Hasil dari penelitian yang dilangsungkan di Penn State Erie, Pennsylvania itu menyimpulkan bahwa seks menyenangkan yang dilakukan semalaman hanya sebuah mitos. Hasilnya menunjukkan bahwa jumlah waktu yang diinginkan sejak penetrasi hingga ejakulasi hanyalah selama 7-13 menit. Jika berlangsung lebih dari itu, antara 10-30 menit, maka hubungan itu terlalu lama.

"Selama ini, stereotip atau mitos tentang seksualitas banyak membentuk persepsi masyarakat.
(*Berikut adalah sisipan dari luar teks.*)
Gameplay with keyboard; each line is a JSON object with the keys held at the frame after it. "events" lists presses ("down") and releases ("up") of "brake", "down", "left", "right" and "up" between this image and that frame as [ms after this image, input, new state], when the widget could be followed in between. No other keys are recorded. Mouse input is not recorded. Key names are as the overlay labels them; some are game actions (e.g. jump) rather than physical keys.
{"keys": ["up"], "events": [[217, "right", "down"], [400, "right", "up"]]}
Banyak orang yang berpikir bahwa penis yang besar, ereksi yang sangat keras, dan sanggama semalaman akan menjanjikan momen seksual yang sangat menyenangkan," lapor para peneliti.

Eric Corty, kepala penelitian ini mengatakan, menantikan atau menginginkan seks untuk berlangsung lebih dari 30 menit hanya akan membuat Anda kecewa. "Ini merupakan situasi yang akan menghasilkan ketidakpuasan. Dengan survei ini, kami berharap fantasi itu akan berubah, serta mendorong para wanita dan pria untuk mengetahui data yang realistis mengenai hubungan intim yang bisa dinikmati dan diterima, sehingga pada akhirnya mencegah kekecewaan seksual dan disfungsi seksual," jelas Corty.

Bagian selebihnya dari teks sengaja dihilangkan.